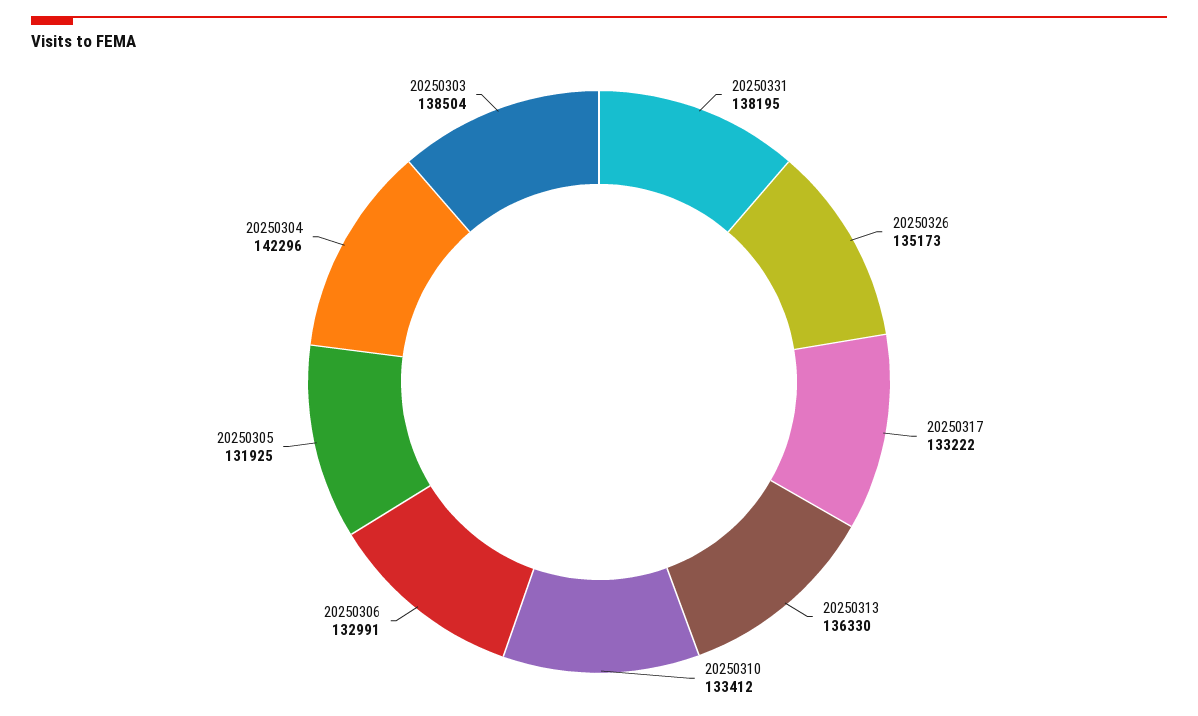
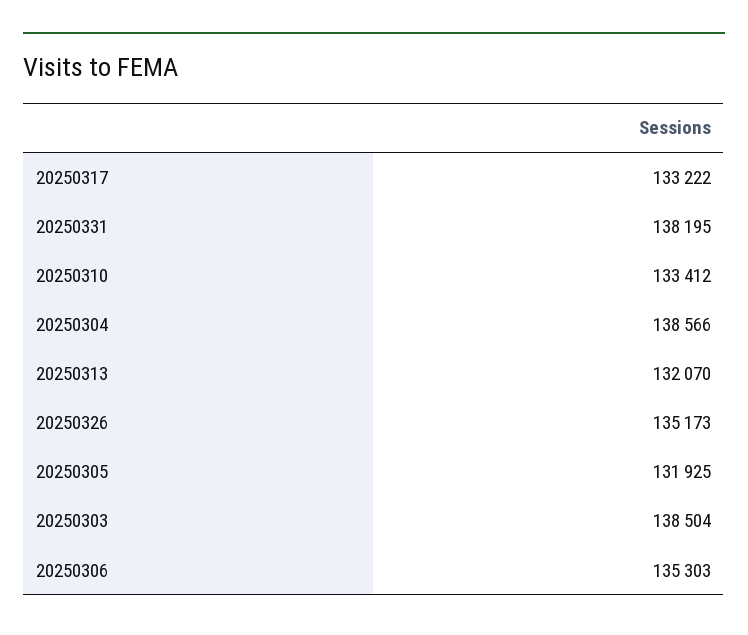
  {
    "20250331": 138195,
    "20250326": 135173,
    "20250317": 133222,
-   "20250313": 136330,
+   "20250313": 132070,
    "20250310": 133412,
-   "20250306": 132991,
+   "20250306": 135303,
    "20250305": 131925,
-   "20250304": 142296,
+   "20250304": 138566,
    "20250303": 138504
  }

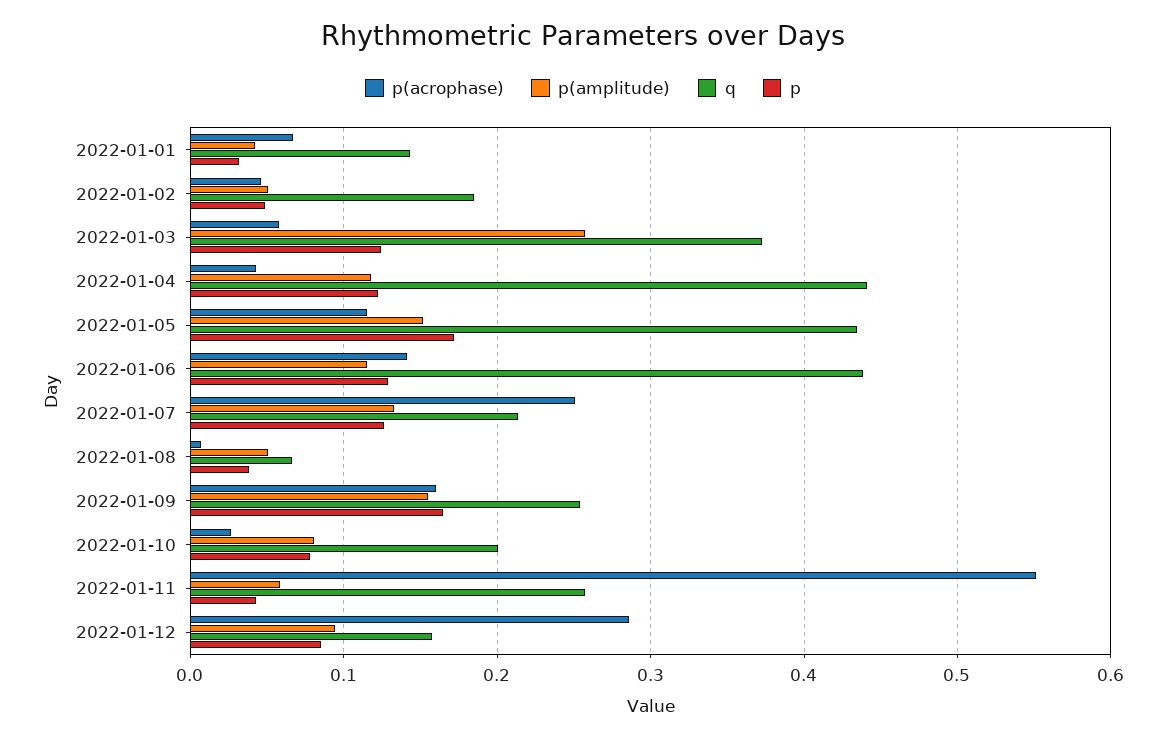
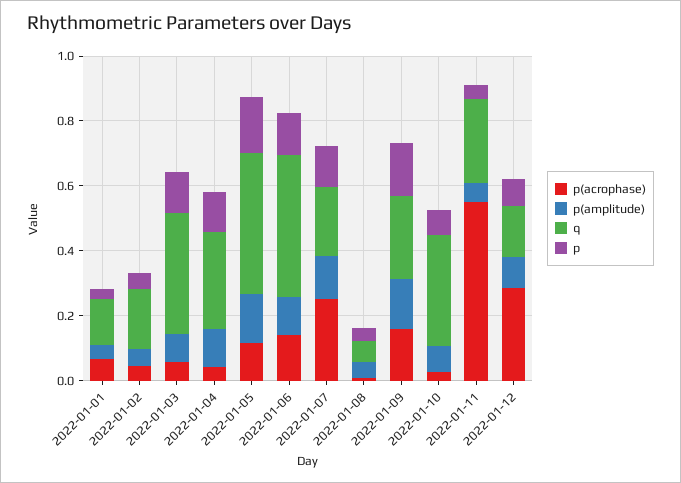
  {
    "p(acrophase)": {
      "2022-01-01": 0.07,
      "2022-01-02": 0.05,
      "2022-01-03": 0.06,
      "2022-01-04": 0.04,
      "2022-01-05": 0.12,
      "2022-01-06": 0.14,
      "2022-01-07": 0.25,
      "2022-01-08": 0.01,
      "2022-01-09": 0.16,
      "2022-01-10": 0.03,
      "2022-01-11": 0.55,
      "2022-01-12": 0.29
    },
    "p(amplitude)": {
      "2022-01-01": 0.04,
      "2022-01-02": 0.05,
-     "2022-01-03": 0.26,
+     "2022-01-03": 0.1,
      "2022-01-04": 0.12,
      "2022-01-05": 0.15,
      "2022-01-06": 0.12,
      "2022-01-07": 0.13,
      "2022-01-08": 0.05,
      "2022-01-09": 0.15,
      "2022-01-10": 0.08,
      "2022-01-11": 0.06,
      "2022-01-12": 0.09
    },
    "q": {
      "2022-01-01": 0.14,
      "2022-01-02": 0.18,
      "2022-01-03": 0.37,
-     "2022-01-04": 0.44,
+     "2022-01-04": 0.3,
      "2022-01-05": 0.43,
      "2022-01-06": 0.44,
      "2022-01-07": 0.21,
      "2022-01-08": 0.07,
      "2022-01-09": 0.25,
-     "2022-01-10": 0.2,
+     "2022-01-10": 0.35,
      "2022-01-11": 0.26,
      "2022-01-12": 0.16
    },
    "p": {
      "2022-01-01": 0.03,
      "2022-01-02": 0.05,
      "2022-01-03": 0.12,
      "2022-01-04": 0.12,
      "2022-01-05": 0.17,
      "2022-01-06": 0.13,
      "2022-01-07": 0.13,
      "2022-01-08": 0.04,
      "2022-01-09": 0.16,
      "2022-01-10": 0.08,
      "2022-01-11": 0.04,
      "2022-01-12": 0.08
    }
  }

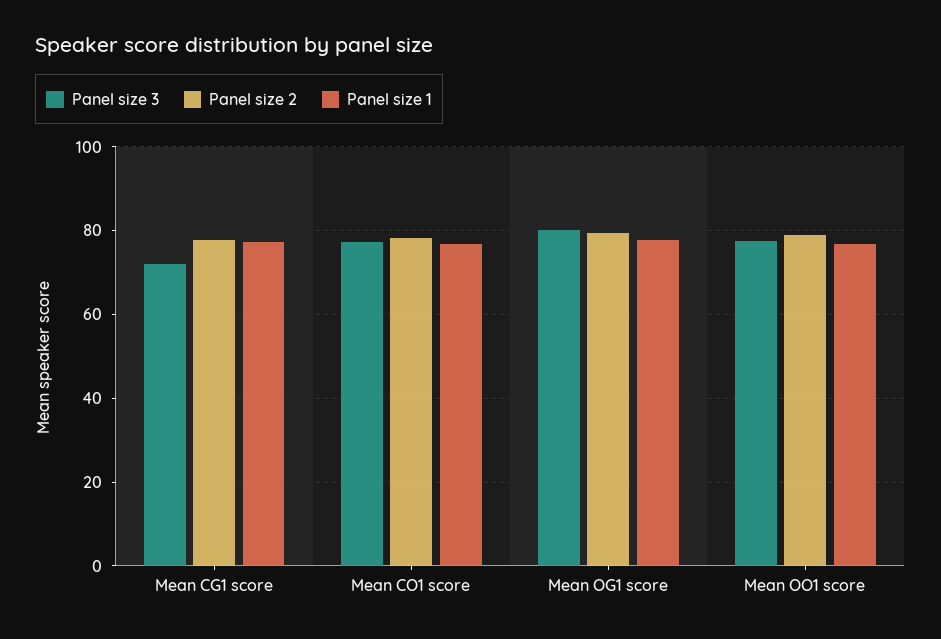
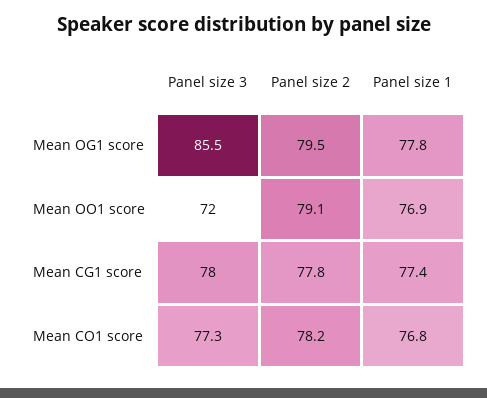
  {
    "Panel size 3": {
-     "Mean CG1 score": 72,
+     "Mean CG1 score": 78,
      "Mean CO1 score": 77.3,
-     "Mean OG1 score": 80,
+     "Mean OG1 score": 85.5,
-     "Mean OO1 score": 78
+     "Mean OO1 score": 72
    },
    "Panel size 2": {
      "Mean CG1 score": 77.8,
      "Mean CO1 score": 78.2,
      "Mean OG1 score": 79.5,
      "Mean OO1 score": 79.1
    },
    "Panel size 1": {
      "Mean CG1 score": 77.4,
      "Mean CO1 score": 76.8,
      "Mean OG1 score": 77.8,
      "Mean OO1 score": 76.9
    }
  }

┄┄┄┄┄┄┄┄┄┄

## Exercise
Copy the records exactly. Skip the pictures.

## Exercise result
  {
    "20250331": 138195,
    "20250326": 135173,
    "20250317": 133222,
-   "20250313": 136330,
+   "20250313": 132070,
    "20250310": 133412,
-   "20250306": 132991,
+   "20250306": 135303,
    "20250305": 131925,
-   "20250304": 142296,
+   "20250304": 138566,
    "20250303": 138504
  }

  {
    "p(acrophase)": {
      "2022-01-01": 0.07,
      "2022-01-02": 0.05,
      "2022-01-03": 0.06,
      "2022-01-04": 0.04,
      "2022-01-05": 0.12,
      "2022-01-06": 0.14,
      "2022-01-07": 0.25,
      "2022-01-08": 0.01,
      "2022-01-09": 0.16,
      "2022-01-10": 0.03,
      "2022-01-11": 0.55,
      "2022-01-12": 0.29
    },
    "p(amplitude)": {
      "2022-01-01": 0.04,
      "2022-01-02": 0.05,
-     "2022-01-03": 0.26,
+     "2022-01-03": 0.1,
      "2022-01-04": 0.12,
      "2022-01-05": 0.15,
      "2022-01-06": 0.12,
      "2022-01-07": 0.13,
      "2022-01-08": 0.05,
      "2022-01-09": 0.15,
      "2022-01-10": 0.08,
      "2022-01-11": 0.06,
      "2022-01-12": 0.09
    },
    "q": {
      "2022-01-01": 0.14,
      "2022-01-02": 0.18,
      "2022-01-03": 0.37,
-     "2022-01-04": 0.44,
+     "2022-01-04": 0.3,
      "2022-01-05": 0.43,
      "2022-01-06": 0.44,
      "2022-01-07": 0.21,
      "2022-01-08": 0.07,
      "2022-01-09": 0.25,
-     "2022-01-10": 0.2,
+     "2022-01-10": 0.35,
      "2022-01-11": 0.26,
      "2022-01-12": 0.16
    },
    "p": {
      "2022-01-01": 0.03,
      "2022-01-02": 0.05,
      "2022-01-03": 0.12,
      "2022-01-04": 0.12,
      "2022-01-05": 0.17,
      "2022-01-06": 0.13,
      "2022-01-07": 0.13,
      "2022-01-08": 0.04,
      "2022-01-09": 0.16,
      "2022-01-10": 0.08,
      "2022-01-11": 0.04,
      "2022-01-12": 0.08
    }
  }

  {
    "Panel size 3": {
-     "Mean CG1 score": 72,
+     "Mean CG1 score": 78,
      "Mean CO1 score": 77.3,
-     "Mean OG1 score": 80,
+     "Mean OG1 score": 85.5,
-     "Mean OO1 score": 78
+     "Mean OO1 score": 72
    },
    "Panel size 2": {
      "Mean CG1 score": 77.8,
      "Mean CO1 score": 78.2,
      "Mean OG1 score": 79.5,
      "Mean OO1 score": 79.1
    },
    "Panel size 1": {
      "Mean CG1 score": 77.4,
      "Mean CO1 score": 76.8,
      "Mean OG1 score": 77.8,
      "Mean OO1 score": 76.9
    }
  }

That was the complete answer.